SpaceRocket Games hat auf dem Green Games Showcase im Rahmen des Summer Game Fest nicht einfach nur einen neuen Trailer abgeliefert – das polnische Studio nagelte gleich den Early Access Start von Permafrost auf den 21. August 2026 fest. Ein Termin, der das eisige Survival Abenteuer nur wenige Tage vor die gamescom bugsiert und damit für maximale Sichtbarkeit sorgt. Der Clou: Mit über 300.000 Demo Downloads beim Steam Next Fest hat der Titel bereits eine beachtliche Fanbase aufgebaut, und ein separater Playtest soll noch vor dem Launch starten. Wer sich dafür registrieren will, findet auf der offiziellen Steam Seite alle Infos.
Keine Zombies, kein Dauergeballer – und genau das ist die Stärke
Was Permafrost von der überfüllten Survival Konkurrenz abhebt, macht der neue Trailer glasklar: Hier gibt es keine mutierten Kreaturen und keine apokalyptischen Ballerorgien. Stattdessen ist die Kälte selbst der erbarmungsloseste Gegner – ein dynamisches System aus Frostschaden, Stürmen und schleichender Unterkühlung, das jede Exkursion zur Risikoabwägung macht. Der Fortschritt im Spiel entfaltet sich durch Erkundung: Wer verlassene Unterschlüpfe wiederherstellt, kaputte Maschinen repariert und fragile Technologie zurückerobert, schaltet nach und nach neue Bereiche frei.
Wie Entwickler Pawel in einem Interview offenlegte, verzichtet das Team bewusst auf klassische Zombies und setzt auf eine realistischere Überlebenserfahrung. Dazu gesellt sich ein Hundebegleiter, der mehr kann als nur süß aussehen – er warnt vor Gefahren, schnüffelt Ressourcen auf und dient als mobiler Rucksack. Zusammen mit dem Koop Modus für bis zu vier Überlebende, bei dem sich Spezialisierungen organisch durch geschickte Skill-Wahl ergeben statt durch starre Klassen, ergibt das ein erfrischend anderes Survival Paket. Im direkten Vergleich: Während The Long Dark ein reines Solo Erlebnis bleibt und Frostpunk auf Städtebau setzt, füllt Permafrost die Lücke für kooperative Winterdystopie mit echtem Basenbau.
Toplitz Productions, Early Access und die unbeantwortete Preisfrage
Der Publisher hinter Permafrost ist kein Unbekannter: Toplitz Productions hat sich mit der Dynasty Reihe einen Namen gemacht, allerdings mit höchst unterschiedlichen Ergebnissen.

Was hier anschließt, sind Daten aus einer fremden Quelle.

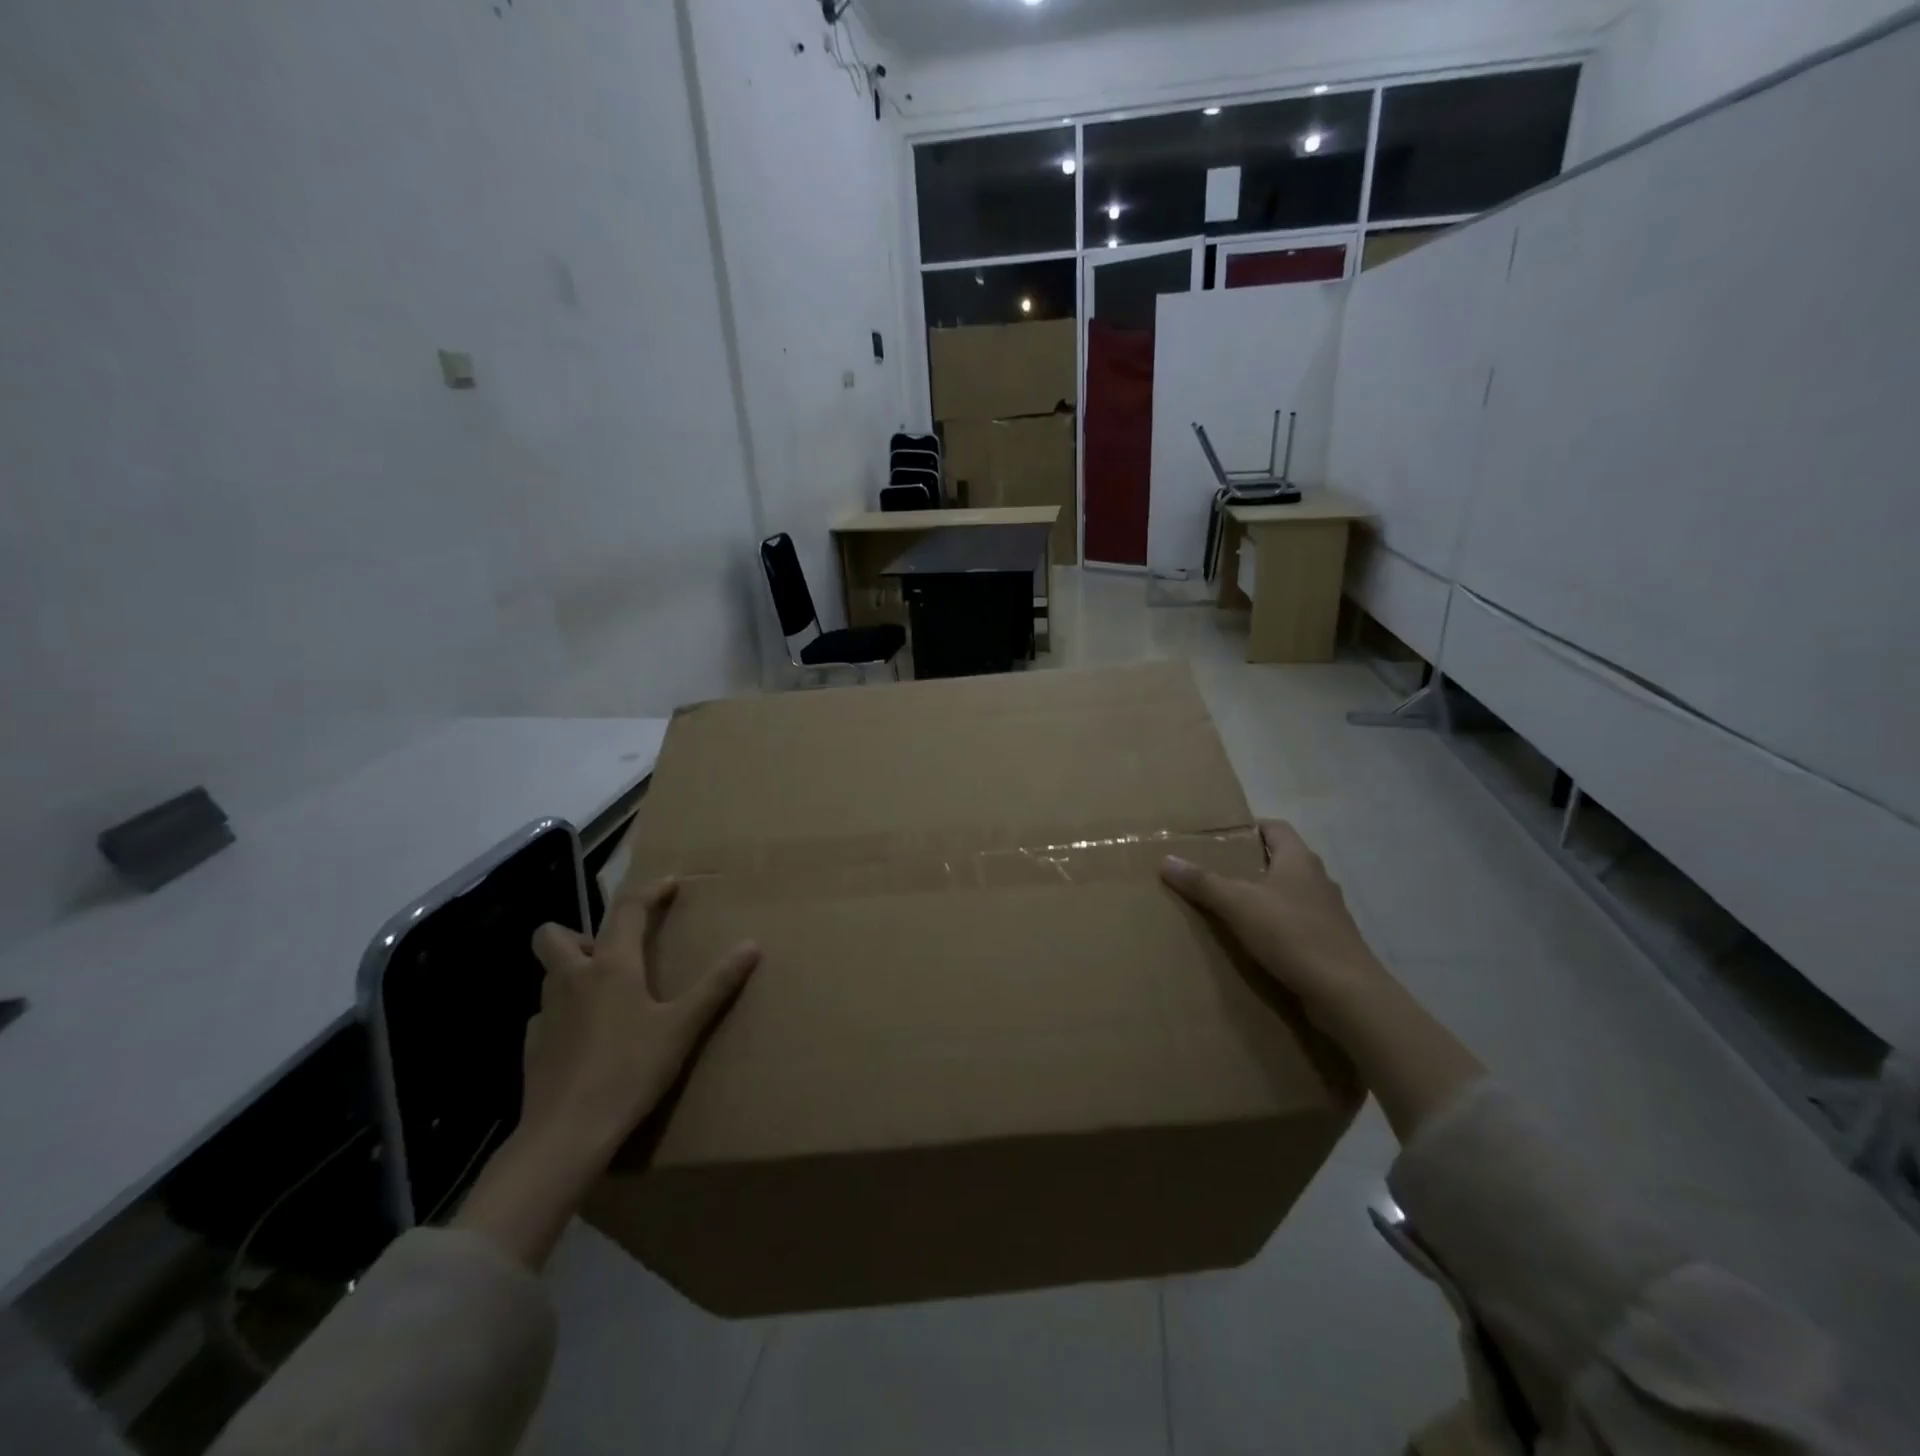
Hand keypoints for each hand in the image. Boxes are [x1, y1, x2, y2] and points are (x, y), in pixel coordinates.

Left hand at [455, 879, 757, 1269]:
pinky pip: (546, 1015)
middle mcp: (572, 980)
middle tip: (614, 952)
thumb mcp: (682, 1027)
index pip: (629, 911)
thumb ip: (716, 984)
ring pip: (550, 975)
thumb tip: (751, 945)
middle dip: (579, 932)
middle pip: (553, 935)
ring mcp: (546, 1014)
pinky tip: (587, 1038)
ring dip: (574, 971)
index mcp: (611, 966)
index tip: (669, 885)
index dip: (650, 892)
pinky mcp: (533, 1048)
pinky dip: (565, 1014)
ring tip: (607, 994)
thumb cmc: (630, 1071)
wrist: (566, 1135)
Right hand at [1161, 821, 1389, 1027]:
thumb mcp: (1237, 904)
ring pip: (1291, 894)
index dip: (1250, 827)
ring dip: (1265, 897)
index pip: (1275, 828)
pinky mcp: (1330, 943)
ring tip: (1232, 907)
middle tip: (1216, 871)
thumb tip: (1166, 860)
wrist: (1346, 993)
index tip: (1221, 837)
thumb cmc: (1292, 934)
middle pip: (1282, 860)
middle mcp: (1318, 880)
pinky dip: (1278, 926)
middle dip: (1252, 863)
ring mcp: (1328, 913)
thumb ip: (1202, 882)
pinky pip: (1298, 924)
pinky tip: (1257, 941)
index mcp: (1299, 860)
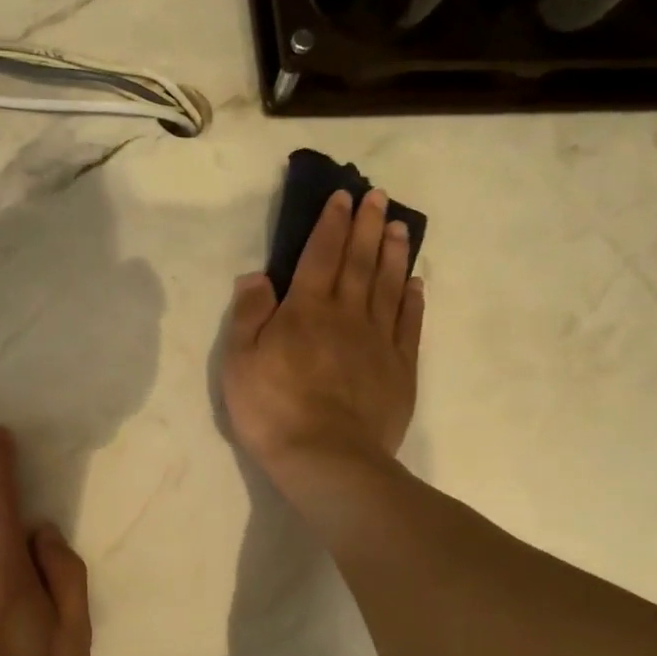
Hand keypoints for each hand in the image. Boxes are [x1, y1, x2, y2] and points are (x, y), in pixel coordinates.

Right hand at [222, 187, 423, 486]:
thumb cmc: (273, 409)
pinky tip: (415, 283)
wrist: (327, 458)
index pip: (321, 255)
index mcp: (306, 310)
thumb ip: (249, 315)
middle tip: (378, 196)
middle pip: (359, 261)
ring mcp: (378, 341)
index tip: (343, 197)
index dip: (331, 224)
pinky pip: (408, 324)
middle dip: (367, 226)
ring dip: (394, 253)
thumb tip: (257, 276)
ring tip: (399, 227)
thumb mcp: (240, 362)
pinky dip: (412, 300)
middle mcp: (347, 314)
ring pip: (388, 285)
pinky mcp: (399, 368)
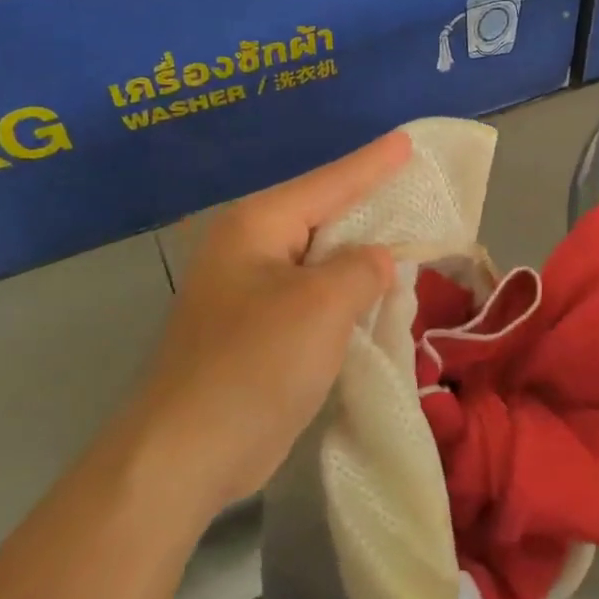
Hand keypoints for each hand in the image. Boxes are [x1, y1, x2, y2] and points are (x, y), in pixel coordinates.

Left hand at [142, 131, 411, 509]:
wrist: (184, 456)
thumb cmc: (254, 365)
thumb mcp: (322, 306)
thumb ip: (361, 269)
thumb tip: (376, 261)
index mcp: (257, 227)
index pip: (328, 183)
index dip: (373, 164)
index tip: (407, 141)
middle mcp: (248, 250)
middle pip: (322, 216)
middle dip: (368, 207)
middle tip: (414, 188)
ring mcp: (248, 293)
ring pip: (319, 260)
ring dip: (359, 257)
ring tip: (406, 238)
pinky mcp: (256, 332)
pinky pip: (312, 297)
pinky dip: (345, 295)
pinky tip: (374, 295)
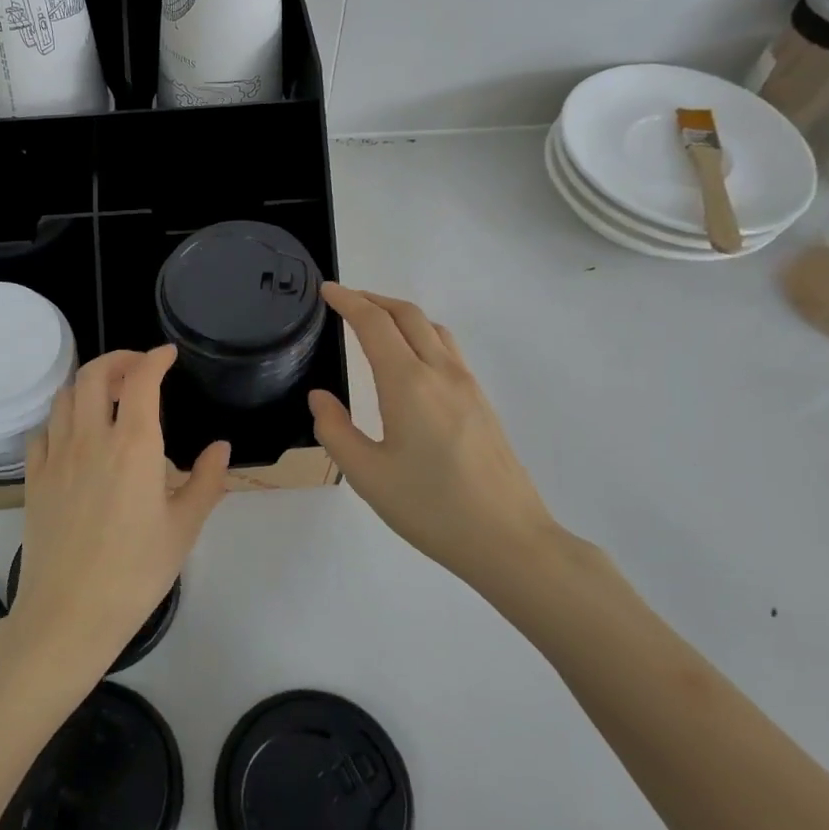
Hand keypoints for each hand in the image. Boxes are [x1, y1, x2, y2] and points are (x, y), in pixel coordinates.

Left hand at [11, 346, 228, 684]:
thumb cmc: (136, 571)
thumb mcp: (184, 527)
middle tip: (138, 370)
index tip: (168, 355)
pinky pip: (43, 431)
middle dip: (118, 360)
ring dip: (88, 385)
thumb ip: (207, 480)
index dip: (155, 358)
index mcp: (134, 446)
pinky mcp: (33, 478)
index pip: (142, 381)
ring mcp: (56, 457)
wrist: (69, 613)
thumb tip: (220, 447)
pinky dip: (62, 419)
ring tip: (108, 398)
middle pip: (95, 375)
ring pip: (65, 397)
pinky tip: (74, 436)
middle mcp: (91, 439)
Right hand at [309, 285, 585, 601]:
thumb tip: (320, 397)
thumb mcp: (367, 475)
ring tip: (376, 323)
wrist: (508, 539)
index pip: (375, 324)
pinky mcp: (482, 402)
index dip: (348, 301)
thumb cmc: (431, 508)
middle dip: (374, 299)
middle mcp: (441, 373)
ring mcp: (468, 386)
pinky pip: (448, 349)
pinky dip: (422, 334)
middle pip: (408, 315)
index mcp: (409, 384)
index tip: (326, 290)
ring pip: (433, 328)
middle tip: (345, 300)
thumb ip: (335, 431)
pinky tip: (411, 360)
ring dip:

Während Medieval Dynasty als durchdachtes Mittelalter Survival mit starkem Aufbauelement überzeugte und auch Sengoku Dynasty nach holprigem Start solide ankam, geriet Wild West Dynasty zum peinlichen PR Debakel mit miserablen Steam Reviews.
Die entscheidende Variable: das jeweilige Entwicklerteam. SpaceRocket Games ist ein 15-köpfiges Studio aus Warschau, gegründet 2023, mit Permafrost als erstem und einzigem Projekt. Das klingt riskant, doch die 300.000 Demo Downloads und das konstruktive Feedback aus der Community deuten darauf hin, dass der Kern des Spiels funktioniert. Offen bleibt eine zentrale Frage, die weder die Entwickler noch die Store Page beantworten: Was wird Permafrost kosten? Toplitz hat in der Vergangenheit bei Early Access Titeln auf einen günstigeren Einstiegspreis gesetzt, der mit Content Updates steigt – eine offizielle Bestätigung dafür fehlt bislang. Angesichts der Mischung aus Studio ohne Track-Record und Publisher mit wechselhafter Historie gilt: Wer sich den 21. August rot im Kalender markiert, sollte in den ersten Early Access Tagen genau hinschauen, bevor er zuschlägt.